Un signal d’amélioration, pas un retournement
L’Insee a publié, fin mars 2026, son estimation des comptes publics pour 2025. Le déficit public s’établit à 5,1 % du PIB, soit 152,5 milliards d’euros. C’est mieux que les 5,4 % visés par le gouvernement. La dette publique, elle, atteint 3 460,5 milliards d’euros, soit 115,6 % du PIB en fin d’année 2025.
Le contraste est important. D’un côté, le déficit baisse par rapport à 2024, où il avait atteint 5,8 % du PIB. De l’autre, la dette reste à un niveau historiquement élevé. Au troisième trimestre 2025, elle avait même culminé à 117,4 % du PIB avant de refluer légèrement en fin d’année.
Le Premier ministre a salué une amélioration obtenue, selon lui, grâce à une ligne de « sérieux, stabilité, maîtrise ». Il a aussi fixé un cap : passer sous les 5 % de déficit en 2026. De son côté, le ministre chargé des Comptes publics a reconnu des progrès, tout en rappelant que le niveau restait « beaucoup trop élevé ».
Pourquoi la dette ne baisse pas, même quand le déficit recule
Le mécanisme est simple. Le déficit correspond à ce que l’État, les collectivités et la Sécurité sociale dépensent de plus que ce qu’ils encaissent sur une année. La dette, elle, cumule les déficits passés. Donc, même si le déficit baisse, la dette continue d’augmenter tant que le budget reste dans le rouge.
En pratique, la France reste loin d’un retour à l’équilibre. En 2024, le déficit avait déjà atteint 5,8 % du PIB. La baisse à 5,1 % en 2025 est donc une amélioration, mais pas une rupture. Elle ne suffit pas à inverser durablement la trajectoire de dette.
Le vrai sujet, c’est aussi la charge de la dette. Autrement dit, les intérêts payés chaque année pour emprunter ou renouveler les emprunts arrivés à échéance. En 2025, cette charge approche 60 milliards d’euros. C’est une somme considérable, qui réduit d’autant les marges pour financer l’école, la santé, les collectivités ou la transition écologique.
Et la mécanique peut encore se durcir. Le budget 2026 présenté à l’automne met déjà en avant la pression croissante des intérêts et la nécessité de restaurer des marges de manœuvre. Le gouvernement veut contenir les dépenses tout en préservant les priorités jugées stratégiques.

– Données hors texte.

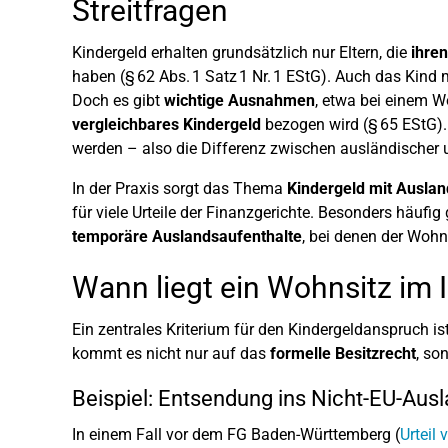
Streitfragen
Kindergeld erhalten grundsätzlich nur Eltern, die
ihre
haben (§ 62 Abs. 1 Satz 1 Nr. 1 EStG). Auch das Kind 
Doch es gibt
wichtige Ausnahmen
, etwa bei einem W
vergleichbares Kindergeld
bezogen wird (§ 65 EStG).
werden – also die Differenz zwischen ausländischer 
In der Praxis sorgt das Thema
Kindergeld mit Ausla
für viele Urteile der Finanzgerichte. Besonders häufi
temporäre Auslandsaufenthalte
, bei denen der Wohn
Wann liegt ein Wohnsitz im 
Ein zentrales Kriterium für den Kindergeldanspruch i
kommt es nicht nur auf das
formelle Besitzrecht
, so
Beispiel: Entsendung ins Nicht-EU-Aus
In einem Fall vor dem FG Baden-Württemberg (
Urteil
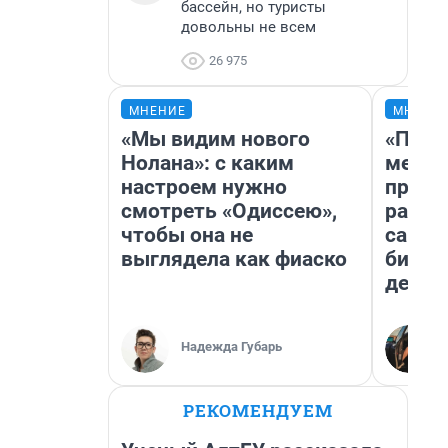
бассейн, но туристы
довольны не всем
26 975
МНЕНИЕ
МНЕНИ
«Мы видим нового
«Поку
Нолана»: с каким
мешке
настроем нужно
предп
смотреть «Одиссею»,
расска
чтобы она не
самом
выглядела как фиаско
бизне
дешев
Надежда Губарь
РЕКОМЕНДУЕМ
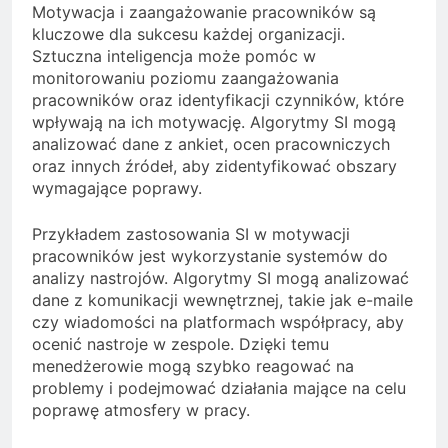
Motywacja i zaangażowanie pracowników są
kluczowe dla sukcesu każdej organizacji.
Sztuczna inteligencja może pomóc w
monitorowaniu poziomu zaangażowania
pracowników oraz identyfikacji czynników, które
wpływają na ich motywację. Algorytmy SI mogą
analizować dane z ankiet, ocen pracowniczych
oraz innych źródeł, aby zidentyfikować obszary
wymagające poprawy.
Przykładem zastosowania SI w motywacji
pracowników jest wykorzystanie systemów do
analizy nastrojów. Algorytmy SI mogą analizować
dane z komunikacji wewnętrznej, takie jak e-maile
czy wiadomości na platformach współpracy, aby
ocenić nastroje w zespole. Dzięki temu
menedżerowie mogą szybko reagować na
problemy i podejmować działania mające na celu
poprawę atmosfery w pracy.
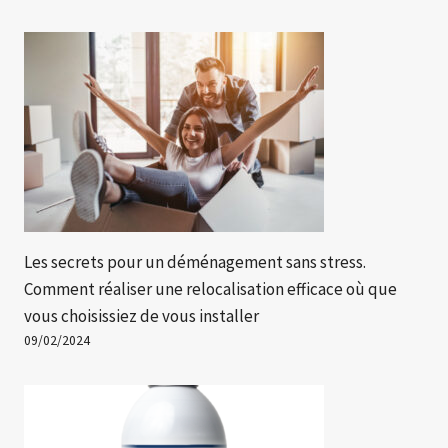
Les secrets pour un déménagement sans stress.
Comment réaliser une relocalisation efficace où que
vous choisissiez de vous installer
09/02/2024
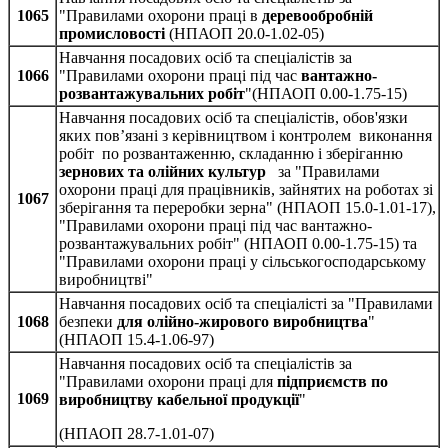
1065
"Правилами охорони праці в
деревообробній
промисловості
(НПАОП 20.0-1.02-05)
Навчання посадових осіб та спеціалістів за
1066
"Правилами охорони праці під час
вантажно-
розвантажувальних робіт
"(НПАОП 0.00-1.75-15)
Навчання посадових осіб та спеціалістів, обов'язки
яких пов’язані з керівництвом і контролем виконання
робіт по розвантаженню, складанню і зберіганню
зернових та олійних культур
за "Правилами
охорони праці для працівників, зайнятих на роботах зі
1067
зберігання та переробки зерна" (НПАОП 15.0-1.01-17),
"Правилами охорони праці під час вантажно-
розвантажувальних робіт" (НПАОП 0.00-1.75-15) та
"Правилами охорони праці у сільськогосподарському
виробництві"
Навчання посадових осіб та спеціалісті за "Правилами
1068
безпеки
для олійно-жирового виробництва
"
(НПАОП 15.4-1.06-97)
Навчання посадових осіб та спеціалістів за
"Правилами охорони праці для
підприємств по
1069
виробництву кабельної продукції
"
(НПАОП 28.7-1.01-07)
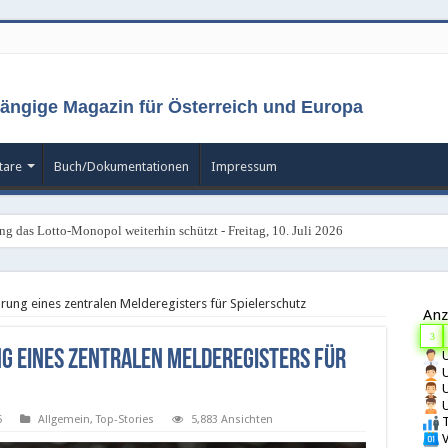
ängige Magazin für Österreich und Europa
are
Buch/Dokumentationen
Impressum
ng das Lotto-Monopol weiterhin schützt - Freitag, 10. Juli 2026
hrung eines zentralen Melderegisters für Spielerschutz
Anz
3
g eines zentralen Melderegisters für
U
U
U
U
5
Allgemein
,
Top-Stories
5,883 Ansichten
T
V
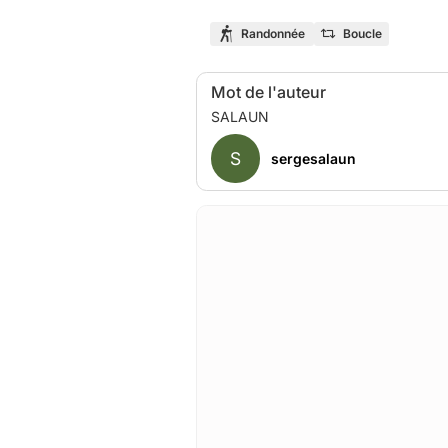
Randonnée
Boucle
Mot de l'auteur
S
sergesalaun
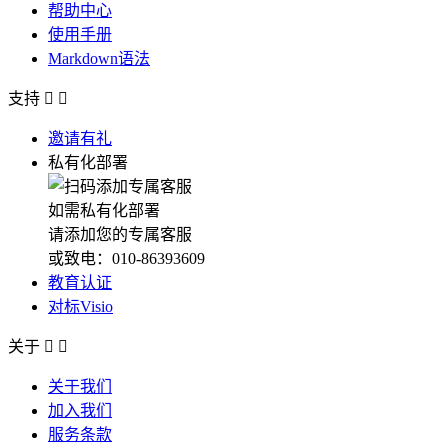
帮助中心
使用手册
Markdown语法
支持


邀请有礼
私有化部署
如需私有化部署
请添加您的专属客服
或致电：010-86393609
教育认证
对标Visio
关于


关于我们
加入我们
服务条款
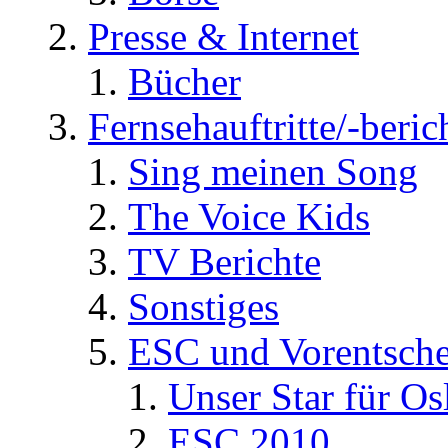
Presse & Internet
Bücher
Fernsehauftritte/-beric
Sing meinen Song
The Voice Kids
TV Berichte
Sonstiges
ESC und Vorentsche
Unser Star für Os
ESC 2010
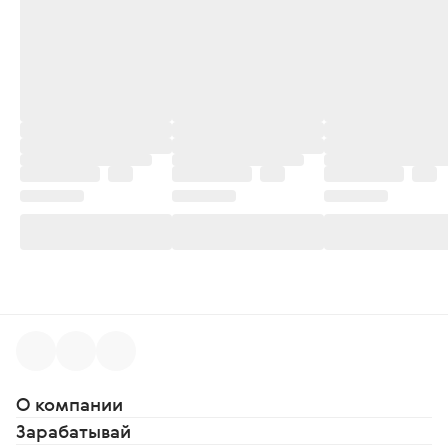
О компании
Зарабатывай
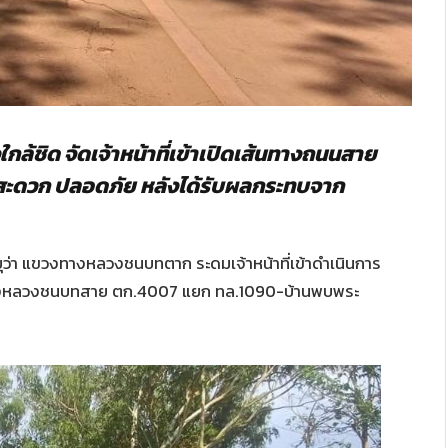
้ชิด จัดเจ้าหน้าที่เข้าเปิดเส้นทางถนนสาย
สะดวก ปลอดภัย หลังได้รับผลกระทบจาก
บุว่า แขวงทางหลวงชนบทตาก ระดมเจ้าหน้าที่เข้าดำเนินการ
ทางหลวงชนบทสาย ตก.4007 แยก ทล.1090-บ้านพบพระ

Ce que cela change pour l’exécutif, le Parlement et les Français
Pour l’exécutif, ce chiffre de 5,1 % est un argument politique. Il permet de dire que la trajectoire s’améliore. Mais il ne gomme pas la fragilité des finances publiques. La France reste très au-dessus du seuil européen de 3 % de déficit, et cela nourrit la pression sur le prochain budget.
Pour le Parlement, l’enjeu est clair : trouver des économies sans bloquer le fonctionnement de l’État ni relancer une crise politique. L’expérience de 2024 et 2025 a montré qu’un paysage fragmenté rend les arbitrages budgétaires plus difficiles. Les recettes peuvent décevoir, et certaines économies prévues peuvent rester lettre morte.
Pour les ménages, l’effet est indirect mais réel. Plus la dette coûte cher, plus la puissance publique dispose de moins de marge pour investir ou amortir les chocs. Cette tension se voit déjà dans les arbitrages budgétaires. Elle pèse aussi sur la confiance des marchés, donc sur le coût futur de l’emprunt.
Le contexte européen compte également. La France doit présenter une trajectoire crédible de redressement. Sinon, elle s’expose à une surveillance renforcée et à une perte de crédibilité politique, au moment où plusieurs pays cherchent eux aussi à desserrer leur contrainte budgétaire.
Ce qu’il faut surveiller maintenant
La suite se jouera sur deux fronts. D’abord, la façon dont le gouvernement entend tenir la cible d’un déficit sous les 5 % en 2026. Ensuite, la discussion budgétaire à venir, où chaque point de dépense comptera. Si la croissance ralentit ou si les recettes déçoivent, le redressement pourrait vite se compliquer.